Sophia Al-Maria’s Mirror Cookie (2018) was touted as a must-see installation at the fair, but left me totally unmoved, as did everything produced by Jeff Koons, particularly the Gazing Ball series at David Zwirner’s booth.
Taka Ishii Gallery from Japan presented the most sublime collection of photographs titled Tokyo Story; amongst them photographs by Nobuyoshi Araki, Daido Moriyama, Eikoh Hosoe, Shomei Tomatsu, Ed van der Elsken and Wim Wenders. It was a thoughtful booth design; entering this sparsely installed space it felt like entering a sanctuary, cut off from the constantly moving masses flowing down the corridor like a slow-flowing river.
Experimenter Gallery from Kolkata presented the work of Sohrab Hura, a young Indian photographer from Chinsurah in West Bengal. His powerful black and white grainy images, cinematic and highly atmospheric were mostly of a woman, a dog and random interior and exterior shots. The narrative becomes evident while viewing the series; picture by picture. From 2005 to 2011 Hura captured the slow demise of his mother after her diagnosis with paranoid schizophrenia. Life is Elsewhere is a raw, honest and beautiful series, and Hura an exciting talent to watch.

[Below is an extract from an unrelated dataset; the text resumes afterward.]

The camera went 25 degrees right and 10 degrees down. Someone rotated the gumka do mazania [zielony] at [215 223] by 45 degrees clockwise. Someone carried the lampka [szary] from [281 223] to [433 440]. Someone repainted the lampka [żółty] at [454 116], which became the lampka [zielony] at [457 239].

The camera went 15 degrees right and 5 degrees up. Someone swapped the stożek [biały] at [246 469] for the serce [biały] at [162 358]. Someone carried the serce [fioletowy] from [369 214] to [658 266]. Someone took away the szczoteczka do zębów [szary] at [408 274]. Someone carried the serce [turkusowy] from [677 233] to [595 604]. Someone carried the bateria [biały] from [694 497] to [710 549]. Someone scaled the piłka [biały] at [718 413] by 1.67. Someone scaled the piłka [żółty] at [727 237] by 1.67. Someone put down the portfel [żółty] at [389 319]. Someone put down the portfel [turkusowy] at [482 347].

Hura’s title also rings true for the fair itself, because the city’s gallery community rises to the occasion. The new gallery hub is the H Queen Building, an impressive 24-storey tower in Central and the latest addition to this city’s densely packed skyline. The list of artists exhibited in this building during art-week included Ai Wei Wei at Tang Contemporary Art; Wolfgang Tillman at David Zwiner; Mark Bradford at Hauser & Wirth; Yoshitomo Nara at Pace Gallery; Xiao Xu at Galerie Ora-Ora; and Arcangelo Sassolino at Pearl Lam Galleries.
Ai’s Refutation exhibition included a cast of a dinghy filled with refugees. It was reported in the media that Ai did not personally oversee the installation of the exhibition, nor has he been to Tang Contemporary Art’s brand new gallery space.

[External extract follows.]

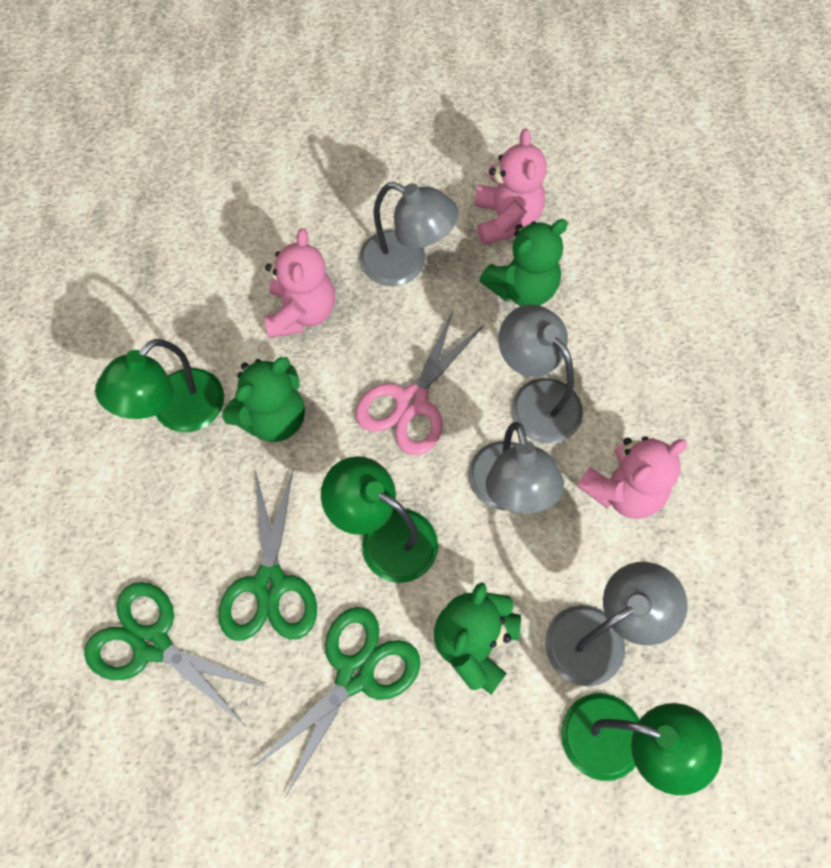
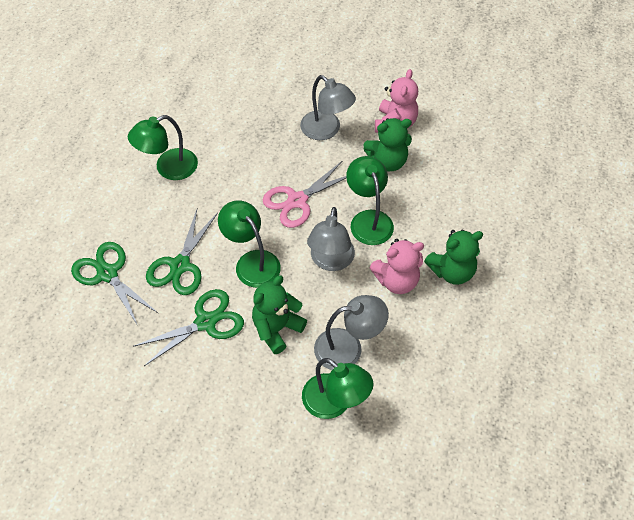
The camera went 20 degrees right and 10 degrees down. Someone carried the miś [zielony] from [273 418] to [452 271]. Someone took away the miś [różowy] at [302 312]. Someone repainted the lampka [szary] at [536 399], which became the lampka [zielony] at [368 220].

Law of the Journey (2017) felt proportionally too large for the exhibition room; it left very little space around the work, therefore forcing audiences to crowd around the object. An alternative observation is that it was intentional – to heighten one’s own engagement with the refugee crisis. How can we, as observers, participate?

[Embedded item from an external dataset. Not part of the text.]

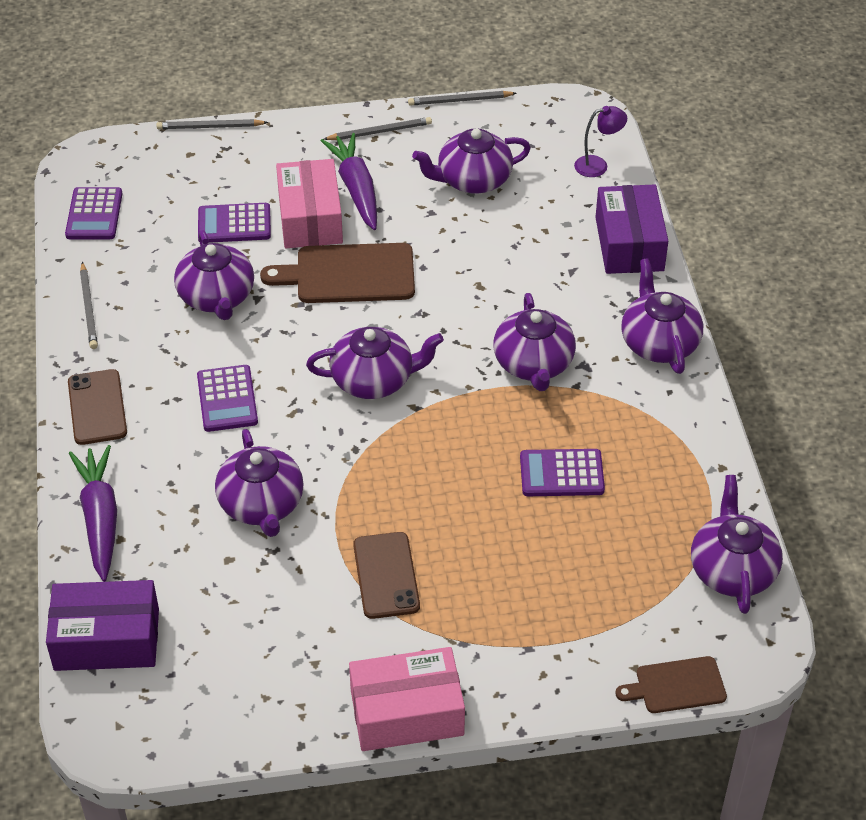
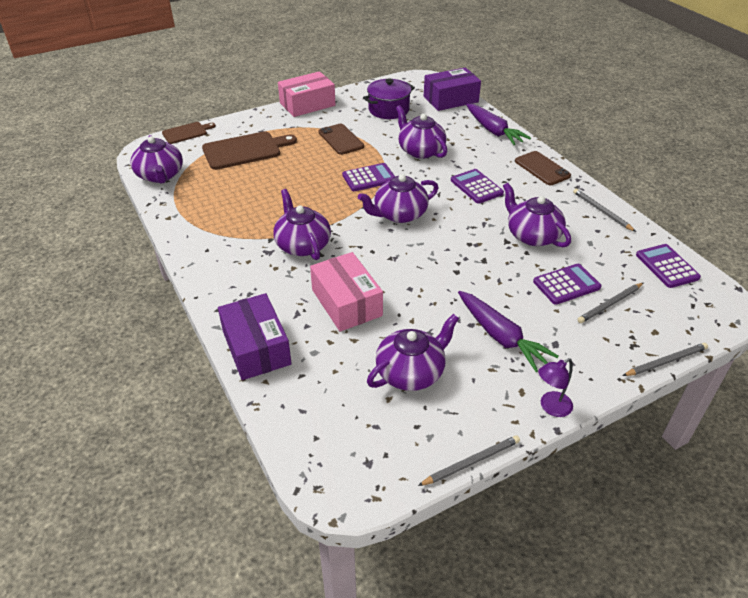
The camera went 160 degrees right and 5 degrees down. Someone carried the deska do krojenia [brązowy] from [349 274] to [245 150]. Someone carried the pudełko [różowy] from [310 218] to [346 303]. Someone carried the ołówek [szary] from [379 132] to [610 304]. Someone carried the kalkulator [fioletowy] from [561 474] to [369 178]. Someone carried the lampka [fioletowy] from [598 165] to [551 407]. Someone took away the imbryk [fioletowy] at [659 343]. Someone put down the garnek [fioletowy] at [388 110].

There was no shortage of talks on offer at both the art fairs. Budi Tek, the founder of the Yuz Museum and Foundation in Shanghai, was listed as a panellist at a talk about the future of museums. This event was courtesy of the secondary market and hosted at Sotheby’s viewing rooms at the Convention Centre. Ill health kept Tek away but he shared his breaking news via a video link. Tek, who owns both a large collection of Chinese contemporary works and an extensive non-Chinese collection, announced that he will donate most of his collection to a joint foundation established in partnership with Los Angeles County Museum of Art (Lacma). Micheal Govan, Lacma director, beamed during the announcement. Indeed, what a scoop for his museum and for the city of Los Angeles, courtesy of an Indonesian-Chinese philanthropist.
I never saw the Willem de Kooning painting at Art Basel, but I did see a serious looking security official stationed inside a booth which must have been Lévy Gorvy’s booth, the gallery which made the sale. It is not surprising, since its value was now suddenly real. If the new owner of De Kooning’s painting is Asian, as is the speculation, it confirms the great depth of pocket of Asia’s collector-base and explains the increasing proliferation of American and European owned galleries with branches in the city. Hong Kong is clearly Asia Pacific’s cultural hub, and its tax free status makes it a win-win situation for both buyer and seller. And it is not just the primary market that is thriving here; Sotheby’s and Christie’s are achieving record-breaking sales.
In this vibrant city with its dazzling skyline, there is only one direction – and that is up.